Art. 167 – No Registro de Imóveis, além da matrícula, serão feitos. (Renumerado do art. 168 com nova redação pela Lei nº 6.216, de 1975).
I – o registro:
2) das hipotecas legais, judiciais e convencionais;

Companhia Real de Crédito Imobiliário

A questão trazida neste artigo diz respeito ao cancelamento de hipoteca Imobiliária em decorrência da perempção, considerando que existe imóveis em diversos bairros em Campinas estão gravados com hipoteca em favor da Companhia Real de Crédito Imobiliário, emitidas na década 70 e 80, ou seja, há mais de 40 anos.
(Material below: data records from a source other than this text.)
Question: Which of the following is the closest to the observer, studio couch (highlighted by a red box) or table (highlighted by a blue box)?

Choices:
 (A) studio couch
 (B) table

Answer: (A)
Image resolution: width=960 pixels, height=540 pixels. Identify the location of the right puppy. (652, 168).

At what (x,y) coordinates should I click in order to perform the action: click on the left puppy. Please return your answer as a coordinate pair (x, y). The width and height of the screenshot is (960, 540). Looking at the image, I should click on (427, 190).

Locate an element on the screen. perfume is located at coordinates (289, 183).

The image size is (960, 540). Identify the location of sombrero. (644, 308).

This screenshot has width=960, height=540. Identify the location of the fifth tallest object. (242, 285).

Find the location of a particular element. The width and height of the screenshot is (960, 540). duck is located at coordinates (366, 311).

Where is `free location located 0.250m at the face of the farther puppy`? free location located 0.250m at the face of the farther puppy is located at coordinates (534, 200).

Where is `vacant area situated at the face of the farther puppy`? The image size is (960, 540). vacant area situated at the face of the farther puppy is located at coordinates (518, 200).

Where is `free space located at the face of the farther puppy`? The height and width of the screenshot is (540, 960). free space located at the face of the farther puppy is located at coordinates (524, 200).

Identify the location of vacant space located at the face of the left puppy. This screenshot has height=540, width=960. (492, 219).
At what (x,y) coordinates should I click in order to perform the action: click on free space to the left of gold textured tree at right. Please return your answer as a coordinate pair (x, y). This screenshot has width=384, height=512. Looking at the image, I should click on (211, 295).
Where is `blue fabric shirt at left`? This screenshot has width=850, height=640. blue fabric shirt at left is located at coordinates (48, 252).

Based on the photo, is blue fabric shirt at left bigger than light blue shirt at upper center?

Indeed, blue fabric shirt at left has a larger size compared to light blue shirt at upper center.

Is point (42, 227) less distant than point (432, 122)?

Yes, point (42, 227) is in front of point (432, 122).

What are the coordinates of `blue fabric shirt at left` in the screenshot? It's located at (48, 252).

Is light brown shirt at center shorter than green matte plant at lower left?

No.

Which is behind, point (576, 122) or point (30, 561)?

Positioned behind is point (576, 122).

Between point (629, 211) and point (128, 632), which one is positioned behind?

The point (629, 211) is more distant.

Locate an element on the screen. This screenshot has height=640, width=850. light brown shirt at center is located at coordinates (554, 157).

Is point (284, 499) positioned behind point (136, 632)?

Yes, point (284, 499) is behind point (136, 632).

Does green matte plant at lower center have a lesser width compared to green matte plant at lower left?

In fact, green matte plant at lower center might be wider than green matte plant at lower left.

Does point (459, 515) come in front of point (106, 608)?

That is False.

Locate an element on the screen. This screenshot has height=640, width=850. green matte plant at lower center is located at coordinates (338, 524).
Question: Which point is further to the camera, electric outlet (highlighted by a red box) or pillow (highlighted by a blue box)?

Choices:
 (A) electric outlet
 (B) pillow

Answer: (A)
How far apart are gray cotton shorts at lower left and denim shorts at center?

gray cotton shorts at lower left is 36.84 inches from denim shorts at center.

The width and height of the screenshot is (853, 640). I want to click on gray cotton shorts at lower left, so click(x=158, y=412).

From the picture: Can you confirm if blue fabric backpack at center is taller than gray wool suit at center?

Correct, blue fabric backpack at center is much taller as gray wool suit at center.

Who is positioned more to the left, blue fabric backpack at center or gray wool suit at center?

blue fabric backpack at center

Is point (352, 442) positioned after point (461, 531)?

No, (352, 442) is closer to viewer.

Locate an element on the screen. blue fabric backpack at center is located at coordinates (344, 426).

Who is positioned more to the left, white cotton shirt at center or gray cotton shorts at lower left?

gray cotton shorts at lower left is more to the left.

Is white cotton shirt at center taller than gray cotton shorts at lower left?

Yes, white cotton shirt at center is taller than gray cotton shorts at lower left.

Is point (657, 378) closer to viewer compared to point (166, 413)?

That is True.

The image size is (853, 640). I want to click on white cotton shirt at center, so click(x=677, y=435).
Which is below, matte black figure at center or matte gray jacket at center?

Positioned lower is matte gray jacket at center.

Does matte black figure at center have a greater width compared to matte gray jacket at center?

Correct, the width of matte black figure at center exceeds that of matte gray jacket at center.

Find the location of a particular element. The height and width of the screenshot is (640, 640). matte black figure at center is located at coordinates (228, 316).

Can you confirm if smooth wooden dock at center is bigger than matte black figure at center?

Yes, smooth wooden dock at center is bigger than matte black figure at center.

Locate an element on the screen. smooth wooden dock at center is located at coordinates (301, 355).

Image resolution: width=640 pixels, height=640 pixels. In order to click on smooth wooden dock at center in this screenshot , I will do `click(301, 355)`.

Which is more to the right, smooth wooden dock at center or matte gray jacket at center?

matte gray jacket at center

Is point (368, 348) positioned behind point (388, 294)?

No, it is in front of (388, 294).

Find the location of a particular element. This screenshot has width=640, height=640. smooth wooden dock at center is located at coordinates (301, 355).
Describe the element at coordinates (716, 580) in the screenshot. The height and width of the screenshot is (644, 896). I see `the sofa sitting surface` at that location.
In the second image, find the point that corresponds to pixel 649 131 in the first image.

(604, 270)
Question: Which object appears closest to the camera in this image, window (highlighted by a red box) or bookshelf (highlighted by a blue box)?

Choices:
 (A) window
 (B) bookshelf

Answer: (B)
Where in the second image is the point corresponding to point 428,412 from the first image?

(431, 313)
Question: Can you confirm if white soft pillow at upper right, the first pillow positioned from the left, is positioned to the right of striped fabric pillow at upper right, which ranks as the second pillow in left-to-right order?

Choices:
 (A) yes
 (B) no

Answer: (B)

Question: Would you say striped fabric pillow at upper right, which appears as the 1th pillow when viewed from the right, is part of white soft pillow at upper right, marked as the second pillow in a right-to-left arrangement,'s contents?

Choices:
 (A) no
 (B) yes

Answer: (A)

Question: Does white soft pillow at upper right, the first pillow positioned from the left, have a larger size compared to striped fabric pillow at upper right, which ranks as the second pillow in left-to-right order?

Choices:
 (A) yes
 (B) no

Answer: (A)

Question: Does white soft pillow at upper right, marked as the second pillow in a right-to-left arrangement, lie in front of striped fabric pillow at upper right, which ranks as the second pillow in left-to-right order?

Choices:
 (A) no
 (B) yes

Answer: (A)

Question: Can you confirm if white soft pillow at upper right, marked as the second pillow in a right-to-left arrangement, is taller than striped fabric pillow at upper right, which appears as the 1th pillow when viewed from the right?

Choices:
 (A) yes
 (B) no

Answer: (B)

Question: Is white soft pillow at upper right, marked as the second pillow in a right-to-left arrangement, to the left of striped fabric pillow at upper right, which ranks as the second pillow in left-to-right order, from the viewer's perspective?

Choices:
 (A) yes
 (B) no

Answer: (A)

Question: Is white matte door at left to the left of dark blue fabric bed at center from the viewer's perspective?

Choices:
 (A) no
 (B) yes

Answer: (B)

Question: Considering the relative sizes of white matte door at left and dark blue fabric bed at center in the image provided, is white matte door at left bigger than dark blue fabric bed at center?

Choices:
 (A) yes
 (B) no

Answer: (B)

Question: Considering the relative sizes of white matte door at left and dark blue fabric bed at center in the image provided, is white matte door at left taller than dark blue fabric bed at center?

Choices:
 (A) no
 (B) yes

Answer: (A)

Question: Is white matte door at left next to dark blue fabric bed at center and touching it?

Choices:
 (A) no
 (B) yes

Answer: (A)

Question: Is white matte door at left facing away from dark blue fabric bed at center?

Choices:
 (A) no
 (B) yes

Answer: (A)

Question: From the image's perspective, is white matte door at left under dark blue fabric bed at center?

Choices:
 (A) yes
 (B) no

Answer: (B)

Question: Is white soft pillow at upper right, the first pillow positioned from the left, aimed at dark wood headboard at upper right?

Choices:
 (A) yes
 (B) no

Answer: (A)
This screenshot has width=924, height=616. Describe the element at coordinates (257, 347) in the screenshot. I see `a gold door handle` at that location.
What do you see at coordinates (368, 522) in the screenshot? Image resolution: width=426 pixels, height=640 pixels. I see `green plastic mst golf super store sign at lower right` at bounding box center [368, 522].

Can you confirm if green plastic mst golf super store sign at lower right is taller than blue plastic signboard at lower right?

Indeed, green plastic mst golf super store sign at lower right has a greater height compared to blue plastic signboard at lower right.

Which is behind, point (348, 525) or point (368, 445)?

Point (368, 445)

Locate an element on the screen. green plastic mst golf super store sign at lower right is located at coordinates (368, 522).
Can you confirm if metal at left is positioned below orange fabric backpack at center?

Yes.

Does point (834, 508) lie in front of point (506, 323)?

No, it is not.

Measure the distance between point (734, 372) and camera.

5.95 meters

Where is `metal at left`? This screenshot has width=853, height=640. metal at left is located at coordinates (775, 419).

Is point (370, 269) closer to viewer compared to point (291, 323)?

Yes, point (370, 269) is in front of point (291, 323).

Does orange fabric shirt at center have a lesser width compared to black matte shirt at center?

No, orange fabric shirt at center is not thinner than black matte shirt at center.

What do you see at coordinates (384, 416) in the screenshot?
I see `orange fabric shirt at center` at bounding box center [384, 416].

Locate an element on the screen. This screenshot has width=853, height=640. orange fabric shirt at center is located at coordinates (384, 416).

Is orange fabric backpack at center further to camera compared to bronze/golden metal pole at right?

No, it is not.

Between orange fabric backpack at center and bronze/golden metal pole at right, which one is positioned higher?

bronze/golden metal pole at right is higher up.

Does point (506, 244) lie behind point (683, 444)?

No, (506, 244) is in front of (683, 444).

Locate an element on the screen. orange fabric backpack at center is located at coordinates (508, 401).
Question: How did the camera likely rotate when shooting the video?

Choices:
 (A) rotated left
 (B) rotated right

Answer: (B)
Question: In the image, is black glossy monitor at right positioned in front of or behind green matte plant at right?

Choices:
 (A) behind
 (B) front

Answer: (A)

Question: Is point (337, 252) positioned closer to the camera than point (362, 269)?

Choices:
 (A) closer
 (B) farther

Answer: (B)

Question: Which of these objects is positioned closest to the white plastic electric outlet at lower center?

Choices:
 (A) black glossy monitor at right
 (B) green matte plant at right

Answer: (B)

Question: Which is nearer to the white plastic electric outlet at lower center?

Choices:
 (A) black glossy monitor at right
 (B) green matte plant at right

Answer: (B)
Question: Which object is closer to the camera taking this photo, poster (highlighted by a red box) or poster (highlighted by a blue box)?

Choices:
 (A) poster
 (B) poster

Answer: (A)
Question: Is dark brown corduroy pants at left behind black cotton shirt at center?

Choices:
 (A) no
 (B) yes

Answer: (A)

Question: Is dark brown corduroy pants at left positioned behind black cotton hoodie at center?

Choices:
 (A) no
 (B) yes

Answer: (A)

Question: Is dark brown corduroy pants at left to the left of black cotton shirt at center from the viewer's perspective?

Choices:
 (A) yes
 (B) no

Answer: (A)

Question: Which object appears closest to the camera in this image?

Diante deste contexto, muitos proprietários relataram ter procurado o Banco Santander Brasil, sucessor legal da Companhia Real de Crédito Imobiliário, buscando informações de como proceder às baixas, tendo em muitas vezes, o banco informado que esses documentos não existem mais e que não consegue efetuar as baixas na via extrajudicial, não havendo outro caminho a não ser o reconhecimento da perempção.

Demais disso, muitos proprietários têm a autorização de cancelamento da Companhia Real de Crédito Imobiliário, mas não foi liberado gravame hipotecário para que houvesse a transferência dos imóveis.

Pois bem.

O que fazer nestes casos de maneira prática?

Antes, considere a existência do pagamento e quitação do financiamento imobiliário, a inexistência da ação de execução ou processo contra a instituição financeira, além disso a reafirmo o nosso propósito na defesa do consumidor bancário. Acreditamos que somente uma relação equilibrada pode prosperar no mercado de consumo.

O devedor hipotecante que paga tem direito à quitação regular (art. 319/320, do Código Civil), compreendendo-se nessa regularidade o cancelamento, pelo autor do ato (o credor hipotecário), então feita junto ao registro de imóvel.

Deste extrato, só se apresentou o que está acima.